Widespread activation and critical role of EMT and stemness in the neuroendocrine differentiation of prostate cancer (Review)

Abstract

Neuroendocrine (NE) prostate cancer (NEPC) is an aggressive and lethal subtype of prostate cancer. It is typically characterized by the expression of NE markers and the loss of androgen receptor expression. De novo NEPC is rare, accounting for <2% of all prostate cancer cases at diagnosis. More commonly, NEPC arises from prostate adenocarcinoma following androgen deprivation therapy, with 20‑25% of metastatic castration‑resistant prostate cancers undergoing NE differentiation due to lineage plasticity. During this transition, pathways associated with epithelial‑mesenchymal transition (EMT) and stemness are broadly activated, which is considered to be a key driver of NEPC's high metastatic potential, resistance to chemotherapy and radiotherapy and poor prognosis. EMT facilitates metastasis by enhancing cellular motility and invasiveness, while stemness properties contribute to post‑metastatic colonization, immune evasion, therapy resistance and cellular dormancy. As manifestations of cellular plasticity, these processes share overlapping molecular mechanisms. Targeting key regulators within these pathways may offer promising therapeutic strategies for NEPC.

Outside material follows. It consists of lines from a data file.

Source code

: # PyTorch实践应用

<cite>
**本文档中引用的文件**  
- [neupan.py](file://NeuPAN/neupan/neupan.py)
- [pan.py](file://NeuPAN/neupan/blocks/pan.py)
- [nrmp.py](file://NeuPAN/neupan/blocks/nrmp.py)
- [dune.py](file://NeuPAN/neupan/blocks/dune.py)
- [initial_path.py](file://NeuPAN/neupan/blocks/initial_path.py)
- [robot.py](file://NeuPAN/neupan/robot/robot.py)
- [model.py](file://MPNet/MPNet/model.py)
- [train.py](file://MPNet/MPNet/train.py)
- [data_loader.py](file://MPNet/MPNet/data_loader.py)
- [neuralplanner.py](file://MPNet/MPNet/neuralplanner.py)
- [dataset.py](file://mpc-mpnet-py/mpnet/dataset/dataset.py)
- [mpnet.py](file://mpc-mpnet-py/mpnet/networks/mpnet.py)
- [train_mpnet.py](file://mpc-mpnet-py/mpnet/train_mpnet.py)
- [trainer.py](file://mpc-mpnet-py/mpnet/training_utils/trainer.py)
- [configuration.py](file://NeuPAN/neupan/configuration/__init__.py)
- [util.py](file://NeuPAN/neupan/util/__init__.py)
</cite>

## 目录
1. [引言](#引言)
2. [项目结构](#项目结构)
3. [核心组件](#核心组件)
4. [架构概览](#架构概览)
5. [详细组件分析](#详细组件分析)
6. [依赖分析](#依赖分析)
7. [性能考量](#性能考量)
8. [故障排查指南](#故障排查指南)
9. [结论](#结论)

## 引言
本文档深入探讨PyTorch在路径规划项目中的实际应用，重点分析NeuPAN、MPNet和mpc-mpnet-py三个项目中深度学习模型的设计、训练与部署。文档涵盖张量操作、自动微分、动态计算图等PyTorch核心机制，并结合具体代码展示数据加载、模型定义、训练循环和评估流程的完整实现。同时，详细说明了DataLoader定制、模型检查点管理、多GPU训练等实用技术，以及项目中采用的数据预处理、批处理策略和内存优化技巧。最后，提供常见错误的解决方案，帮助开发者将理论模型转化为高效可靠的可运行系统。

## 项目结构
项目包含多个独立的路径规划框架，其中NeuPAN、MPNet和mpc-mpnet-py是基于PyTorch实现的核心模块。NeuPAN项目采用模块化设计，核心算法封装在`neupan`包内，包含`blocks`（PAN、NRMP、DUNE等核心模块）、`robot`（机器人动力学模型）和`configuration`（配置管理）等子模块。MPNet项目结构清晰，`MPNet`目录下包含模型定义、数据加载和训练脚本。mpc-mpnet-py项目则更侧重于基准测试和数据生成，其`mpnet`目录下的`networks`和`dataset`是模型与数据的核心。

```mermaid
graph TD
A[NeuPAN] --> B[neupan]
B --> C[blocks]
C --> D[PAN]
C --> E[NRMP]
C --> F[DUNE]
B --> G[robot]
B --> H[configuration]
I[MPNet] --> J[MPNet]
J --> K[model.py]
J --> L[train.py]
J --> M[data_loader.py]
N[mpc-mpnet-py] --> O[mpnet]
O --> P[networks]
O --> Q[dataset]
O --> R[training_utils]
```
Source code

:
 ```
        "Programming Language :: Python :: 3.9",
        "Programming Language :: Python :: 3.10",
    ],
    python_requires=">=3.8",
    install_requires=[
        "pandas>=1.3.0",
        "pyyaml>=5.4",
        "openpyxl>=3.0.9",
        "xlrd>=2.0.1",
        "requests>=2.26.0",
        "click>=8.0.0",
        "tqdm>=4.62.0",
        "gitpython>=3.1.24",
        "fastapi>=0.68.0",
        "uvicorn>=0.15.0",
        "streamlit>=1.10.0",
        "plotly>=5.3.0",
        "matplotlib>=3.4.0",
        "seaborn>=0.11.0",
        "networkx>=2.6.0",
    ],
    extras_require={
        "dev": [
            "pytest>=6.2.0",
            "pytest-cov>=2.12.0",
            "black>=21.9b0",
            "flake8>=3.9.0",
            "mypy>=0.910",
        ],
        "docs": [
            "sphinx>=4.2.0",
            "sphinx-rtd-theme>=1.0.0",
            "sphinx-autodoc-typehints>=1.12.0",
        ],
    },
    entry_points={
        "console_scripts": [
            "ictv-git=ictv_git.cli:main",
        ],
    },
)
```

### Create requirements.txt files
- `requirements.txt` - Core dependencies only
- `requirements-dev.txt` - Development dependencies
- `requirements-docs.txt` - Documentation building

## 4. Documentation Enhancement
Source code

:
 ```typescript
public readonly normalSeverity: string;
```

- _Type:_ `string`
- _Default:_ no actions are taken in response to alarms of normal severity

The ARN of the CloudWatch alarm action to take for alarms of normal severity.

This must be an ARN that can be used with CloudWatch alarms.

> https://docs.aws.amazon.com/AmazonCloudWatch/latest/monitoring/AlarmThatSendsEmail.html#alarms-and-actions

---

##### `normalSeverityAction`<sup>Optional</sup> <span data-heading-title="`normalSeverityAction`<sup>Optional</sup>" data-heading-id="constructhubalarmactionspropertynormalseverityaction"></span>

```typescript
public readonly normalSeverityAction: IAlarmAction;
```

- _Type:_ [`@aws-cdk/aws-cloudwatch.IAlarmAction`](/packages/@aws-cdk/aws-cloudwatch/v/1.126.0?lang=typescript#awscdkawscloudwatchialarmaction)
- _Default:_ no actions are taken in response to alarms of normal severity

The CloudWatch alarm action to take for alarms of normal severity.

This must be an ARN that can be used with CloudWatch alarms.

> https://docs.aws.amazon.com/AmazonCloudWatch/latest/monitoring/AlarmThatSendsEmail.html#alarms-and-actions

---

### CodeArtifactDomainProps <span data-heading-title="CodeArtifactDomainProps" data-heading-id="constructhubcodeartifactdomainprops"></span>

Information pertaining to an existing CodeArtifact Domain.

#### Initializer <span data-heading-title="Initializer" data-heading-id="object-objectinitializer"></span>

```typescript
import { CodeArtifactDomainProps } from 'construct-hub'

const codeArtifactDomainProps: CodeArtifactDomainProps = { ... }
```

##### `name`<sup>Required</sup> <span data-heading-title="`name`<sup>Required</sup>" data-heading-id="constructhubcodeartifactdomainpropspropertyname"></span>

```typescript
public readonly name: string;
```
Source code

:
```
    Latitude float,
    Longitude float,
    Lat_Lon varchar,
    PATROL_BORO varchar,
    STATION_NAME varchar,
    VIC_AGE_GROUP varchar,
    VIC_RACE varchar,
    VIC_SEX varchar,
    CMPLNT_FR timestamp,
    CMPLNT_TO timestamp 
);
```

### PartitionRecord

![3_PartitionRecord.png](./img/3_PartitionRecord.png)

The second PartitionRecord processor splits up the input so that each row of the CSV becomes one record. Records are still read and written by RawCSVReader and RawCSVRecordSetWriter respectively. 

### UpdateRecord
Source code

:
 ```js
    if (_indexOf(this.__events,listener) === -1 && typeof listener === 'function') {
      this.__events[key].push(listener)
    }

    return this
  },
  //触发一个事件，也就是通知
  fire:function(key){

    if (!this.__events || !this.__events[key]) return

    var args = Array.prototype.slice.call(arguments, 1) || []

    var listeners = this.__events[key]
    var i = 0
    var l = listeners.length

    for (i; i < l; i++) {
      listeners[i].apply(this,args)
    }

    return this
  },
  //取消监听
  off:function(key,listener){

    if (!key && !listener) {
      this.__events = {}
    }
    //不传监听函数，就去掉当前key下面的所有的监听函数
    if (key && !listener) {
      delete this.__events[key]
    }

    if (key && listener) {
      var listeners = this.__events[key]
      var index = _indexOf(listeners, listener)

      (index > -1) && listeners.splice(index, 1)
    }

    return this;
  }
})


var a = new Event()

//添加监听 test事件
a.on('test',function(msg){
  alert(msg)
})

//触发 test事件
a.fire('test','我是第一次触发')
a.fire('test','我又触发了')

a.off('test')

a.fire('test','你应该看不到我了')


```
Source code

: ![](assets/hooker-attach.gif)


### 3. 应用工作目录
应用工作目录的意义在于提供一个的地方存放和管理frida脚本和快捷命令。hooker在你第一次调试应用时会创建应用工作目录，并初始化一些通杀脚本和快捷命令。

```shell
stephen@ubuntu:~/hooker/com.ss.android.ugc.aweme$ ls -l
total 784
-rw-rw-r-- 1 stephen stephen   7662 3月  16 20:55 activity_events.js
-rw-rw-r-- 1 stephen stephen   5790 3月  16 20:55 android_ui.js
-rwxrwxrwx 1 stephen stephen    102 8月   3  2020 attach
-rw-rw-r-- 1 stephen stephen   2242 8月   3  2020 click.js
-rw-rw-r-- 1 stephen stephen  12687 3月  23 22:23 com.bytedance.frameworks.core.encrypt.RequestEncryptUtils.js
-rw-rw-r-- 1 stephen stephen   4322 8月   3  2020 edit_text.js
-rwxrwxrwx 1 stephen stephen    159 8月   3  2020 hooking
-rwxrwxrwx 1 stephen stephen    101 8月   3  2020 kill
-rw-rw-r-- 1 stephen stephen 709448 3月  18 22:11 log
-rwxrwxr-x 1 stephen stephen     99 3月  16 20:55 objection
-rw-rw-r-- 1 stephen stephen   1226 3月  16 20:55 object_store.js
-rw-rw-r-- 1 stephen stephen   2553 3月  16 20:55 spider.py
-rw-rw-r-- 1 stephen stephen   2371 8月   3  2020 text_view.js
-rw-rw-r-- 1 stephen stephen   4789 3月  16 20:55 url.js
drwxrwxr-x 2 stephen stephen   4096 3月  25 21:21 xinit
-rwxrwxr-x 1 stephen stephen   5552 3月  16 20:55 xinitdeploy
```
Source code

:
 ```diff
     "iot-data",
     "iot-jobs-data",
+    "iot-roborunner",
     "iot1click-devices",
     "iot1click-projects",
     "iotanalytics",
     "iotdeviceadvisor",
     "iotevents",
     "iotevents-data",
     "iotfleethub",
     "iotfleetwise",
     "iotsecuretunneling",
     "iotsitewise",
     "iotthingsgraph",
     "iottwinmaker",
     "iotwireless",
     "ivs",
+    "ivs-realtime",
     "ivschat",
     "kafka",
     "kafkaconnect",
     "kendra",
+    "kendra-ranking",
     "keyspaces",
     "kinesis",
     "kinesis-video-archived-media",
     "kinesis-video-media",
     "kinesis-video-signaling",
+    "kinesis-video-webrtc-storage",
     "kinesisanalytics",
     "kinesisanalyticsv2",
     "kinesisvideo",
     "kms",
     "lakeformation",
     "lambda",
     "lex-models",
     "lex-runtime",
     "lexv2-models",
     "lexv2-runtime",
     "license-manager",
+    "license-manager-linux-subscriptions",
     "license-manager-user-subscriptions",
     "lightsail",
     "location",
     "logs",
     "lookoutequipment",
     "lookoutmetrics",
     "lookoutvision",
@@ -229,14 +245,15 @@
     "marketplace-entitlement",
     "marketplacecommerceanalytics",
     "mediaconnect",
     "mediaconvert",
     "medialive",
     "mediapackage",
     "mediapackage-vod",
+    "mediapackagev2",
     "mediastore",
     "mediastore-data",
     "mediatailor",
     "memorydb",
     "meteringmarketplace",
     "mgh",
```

Keywords: epithelial‑mesenchymal transition; molecular mechanism androgen signaling; neuroendocrine prostate cancer; stemness.

Figure 1.

The development of NEPC which influenced by ADT, EMT and stemness. Normal prostate luminal epithelial cells and basal epithelial cells can undergo malignant transformation into normal tumor cells. After ADT, 10–20% of prostate adenocarcinomas transform into CRPC. With further ADT treatment, 20–25% of CRPC can transition into NEPC. During this process, while AR (androgen receptor) signaling is inhibited, the EMT process is activated and plays a critical role in castration resistance, metastasis and NED. Cancer cells often undergo dedifferentiation under the therapeutic pressure of ADT, chemotherapy and radiation oncology. CSCs may originate from malignant mutations of normal stem cells, with the TME playing a significant role in this process. Normal tumor cells can become CTCs through EMT and a small subset of CTCs survive by activating stemness, thereby acquiring immune evasion and dormancy, which gives them an opportunity to colonize. These surviving stem-like tumor cells, due to their multilineage differentiation potential, may be an important source of NEPC. NEPC, neuroendocrine prostate cancer; ADT, androgen deprivation therapy; EMT, epithelial-mesenchymal transition; CRPC, castration-resistant prostate cancer; NED neuroendocrine differentiation; TME, tumor microenvironment; CTCs, circulating tumor cells

Figure 2.

The simplified association among ADT, EMT, stemness and NED in prostate cancer. ADT concurrently promotes EMT, stemness and NED; EMT facilitates stemness and NED; and stemness drives NED. ADT, androgen deprivation therapy; EMT, epithelial-mesenchymal transition; NED neuroendocrine differentiation.